House Democrats Seek Subpoenas Over Polymarket, Kalshi Trades

Seven House Democrats asked Oversight Chair James Comer for subpoena power to probe timed bets on Polymarket and Kalshi tied to U.S. and Israeli strikes and a U.S.-Iran ceasefire.
Seven House Democrats on Monday asked House Oversight Chair James Comer to issue subpoenas to investigate timed bets on prediction platforms Polymarket and Kalshi that appear linked to unannounced U.S. and Israeli strikes and to a sudden U.S.-Iran ceasefire. The letter requests authority to obtain trading records, account information and internal compliance logs to determine whether nonpublic information was used to profit from those events.
The lawmakers cited a March report that identified a single trader who earned nearly $1 million with a 93% success rate on wagers predicting strikes that were not public at the time. Those wagers were placed hours before operations in October 2024, June 2025 and February 2026. The letter also highlights a group of 38 accounts that reportedly netted more than $2 million on strikes on February 28 after being funded the week before.
The Democrats raised concerns about a cluster of at least 50 newly created accounts that placed coordinated bets on a U.S.-Iran ceasefire on April 7, with some accounts opened minutes before the public announcement. The letter connects these trading patterns to the risk that prediction markets can be misused when insiders hold nonpublic government or military information.
The request references recent criminal cases. U.S. Army Master Sgt. Gannon Van Dyke was arrested and charged with using classified information about a separate operation to place bets on a prediction platform. Israeli authorities have charged two people, including a military reservist, with allegedly using classified intelligence to make Iran-related wagers. The Democrats described those prosecutions as an example of how insider information can enter these markets.

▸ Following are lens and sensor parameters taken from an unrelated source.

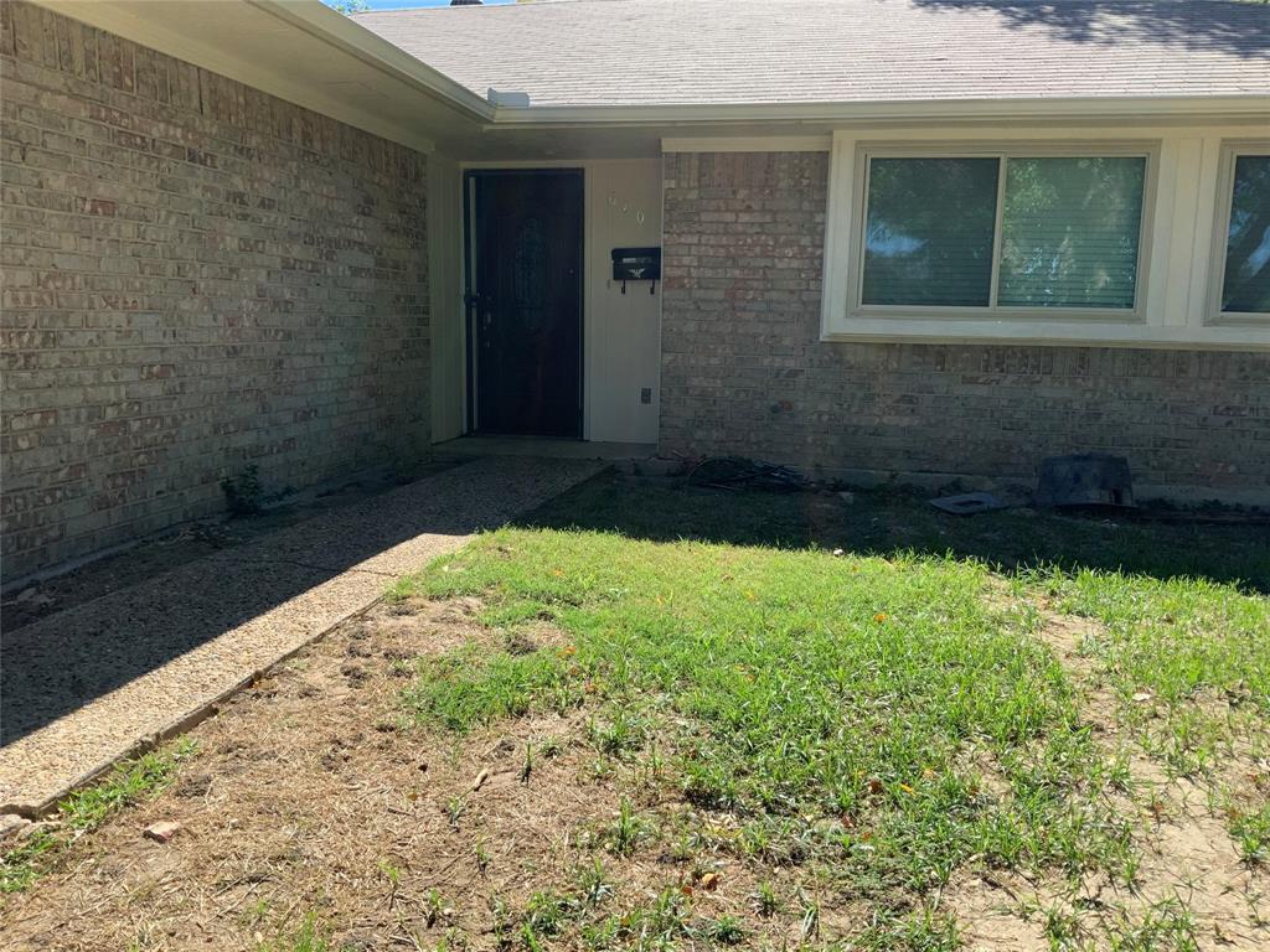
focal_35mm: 29
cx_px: 635
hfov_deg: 61.7
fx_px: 1064
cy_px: 476
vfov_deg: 48.2
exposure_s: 1/719
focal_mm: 3
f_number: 1.8
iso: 16
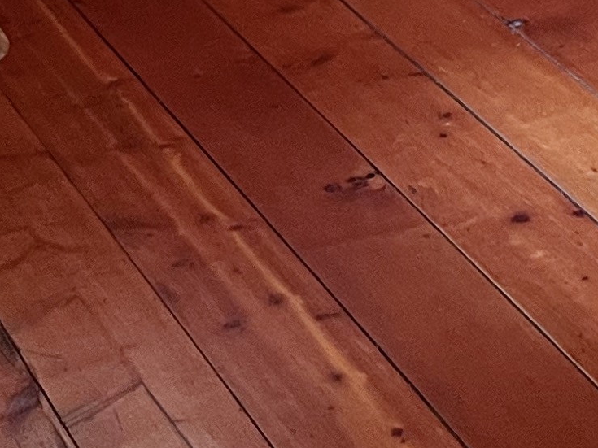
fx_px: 2401
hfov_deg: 13.8
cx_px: 711
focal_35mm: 139
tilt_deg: -7.1
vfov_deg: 9.2
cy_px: -744
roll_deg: +1.4
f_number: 1.6
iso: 250
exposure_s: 1/60
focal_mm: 5.1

The letter singles out Polymarket Global, the offshore arm of Polymarket, saying its access controls appear bypassable by virtual private networks and that identity checks do not reliably block U.S. users. Kalshi is identified as a designated contract market regulated by the Commodity Futures Trading Commission and requires identity verification. The lawmakers noted that Kalshi suspended and fined three political candidates earlier this year for trading related to their campaigns.
Polymarket previously agreed to a consent order that required it to geoblock American users; the company later partially lifted that restriction while seeking full U.S. licensure. The Democrats asked Comer to outline the Oversight Committee’s intended approach by May 22 and urged the committee to use its subpoena power if voluntary cooperation and platform self-policing prove insufficient.

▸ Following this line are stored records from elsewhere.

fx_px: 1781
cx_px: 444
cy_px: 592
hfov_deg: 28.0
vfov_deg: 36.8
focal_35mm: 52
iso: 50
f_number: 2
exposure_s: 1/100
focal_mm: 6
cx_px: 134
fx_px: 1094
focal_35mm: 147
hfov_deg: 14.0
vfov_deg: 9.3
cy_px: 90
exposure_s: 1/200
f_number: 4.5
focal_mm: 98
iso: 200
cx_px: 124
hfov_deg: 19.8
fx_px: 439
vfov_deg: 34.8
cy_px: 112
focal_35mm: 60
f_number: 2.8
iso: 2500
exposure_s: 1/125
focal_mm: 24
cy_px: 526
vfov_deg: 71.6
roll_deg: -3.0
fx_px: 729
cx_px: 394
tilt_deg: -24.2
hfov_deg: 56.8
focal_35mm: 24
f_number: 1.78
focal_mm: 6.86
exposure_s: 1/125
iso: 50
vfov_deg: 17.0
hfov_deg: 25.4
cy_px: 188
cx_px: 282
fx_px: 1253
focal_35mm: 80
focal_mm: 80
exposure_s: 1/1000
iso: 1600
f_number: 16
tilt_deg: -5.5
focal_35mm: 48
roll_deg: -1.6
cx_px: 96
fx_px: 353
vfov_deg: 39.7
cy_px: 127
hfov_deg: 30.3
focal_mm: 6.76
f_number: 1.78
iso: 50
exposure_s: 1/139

Congress has moved on related fronts: the Senate approved a ban on senators trading in prediction markets, the White House warned staff against using nonpublic information in financial bets, and several bipartisan bills introduced since March would criminalize insider trading on prediction markets or impose stricter oversight. If subpoenas are issued, platforms could be required to turn over trading data and account records that would show who profited and whether accounts were coordinated. The prediction market industry spent about $975,000 on federal lobbying in 2025. It remains unclear whether Comer will act on the Democrats’ request.